Custom resolvers run before the built-in strategy chain, so the host slice only needs one test profile change:
package io.mainthread.vaultboard.dashboard;
import java.util.Map;
import io.quarkus.test.junit.QuarkusTestProfile;
public class HostTenantTestProfile implements QuarkusTestProfile {
@Override
public Map<String, String> getConfigOverrides() {
return Map.of(
"quarkus.multi-tenant.orm.header-filter.enabled", "false");
}
}The test stays small:
package io.mainthread.vaultboard.dashboard;
import static io.restassured.RestAssured.given;
import static org.hamcrest.Matchers.equalTo;
import org.junit.jupiter.api.Test;
import io.quarkus.test.junit.QuarkusTest;
import io.quarkus.test.junit.TestProfile;
@QuarkusTest
@TestProfile(HostTenantTestProfile.class)
class HostTenantResolutionTest {
@Test
void resolvesTenantFromHostHeader() {
given()
.header("Host", "acme.vaultboard.example")
.when().get("/api/dashboards/tenant")
.then()
.statusCode(200)
.body("tenant", equalTo("acme"));
}
@Test
void rejectsUnknownTenantHost() {
given()
.header("Host", "unknown.vaultboard.example")

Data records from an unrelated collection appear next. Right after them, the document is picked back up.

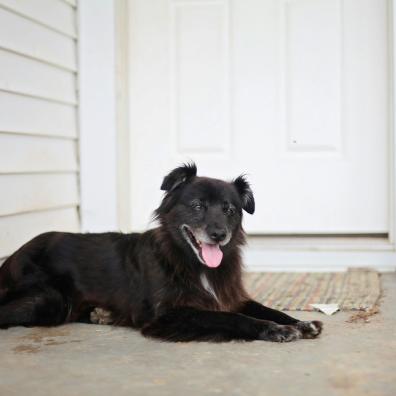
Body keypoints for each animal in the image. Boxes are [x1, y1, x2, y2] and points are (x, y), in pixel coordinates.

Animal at [0, 162, 322, 342]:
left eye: (229, 210)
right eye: (197, 206)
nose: (219, 235)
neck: (192, 263)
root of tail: (14, 255)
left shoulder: (232, 297)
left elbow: (267, 309)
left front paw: (300, 323)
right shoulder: (168, 315)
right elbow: (231, 319)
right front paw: (274, 330)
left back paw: (101, 314)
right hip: (48, 299)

.when().get("/api/dashboards/tenant")
.then()
.statusCode(401);
}
}At this point the same TenantContext supports three inputs: header, JWT, and a custom host resolver.

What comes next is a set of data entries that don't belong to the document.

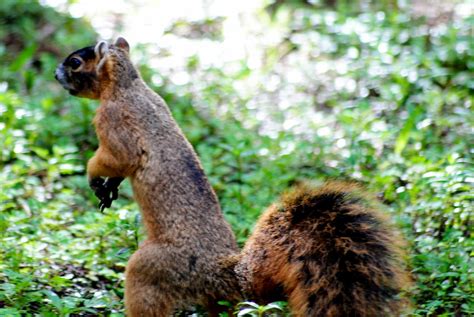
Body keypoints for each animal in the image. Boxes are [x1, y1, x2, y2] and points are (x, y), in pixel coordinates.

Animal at [55, 37, 410, 316]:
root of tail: (226, 274)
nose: (57, 74)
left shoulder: (114, 123)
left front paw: (93, 177)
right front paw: (109, 189)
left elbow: (115, 158)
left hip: (152, 267)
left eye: (75, 62)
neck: (127, 86)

What I would change for production
Before I would call this production-ready, I would change three things:
Map external tenant ids to an allowed datasource map instead of trusting raw headers, claims, or hostnames directly
Keep
quarkus.multi-tenant.http.strategyexplicit on every entry point instead of relying on the default chainLeave the ORM header filter enabled only for header mode, and disable it for JWT, host, path, or cookie-driven flows
Prove it
I run the slices one by one while building:
./mvnw test -Dtest=DashboardResourceTest
./mvnw test -Dtest=JwtTenantResolutionTest
./mvnw test -Dtest=HostTenantResolutionTestEach test covers one resolution mode:
Header mode proves tenant-aware CRUD and the ORM-side header filter
JWT mode proves claim-based tenant resolution and request rejection
Host mode proves a custom resolver can participate without rewriting the rest of the app
Result
This is the shape I want for multi-tenant code. Resolve the tenant once, store it in TenantContext, and let domain code talk about dashboards, invoices, and users. Tenant routing stays at the edge unless there is a real reason to pull it inward.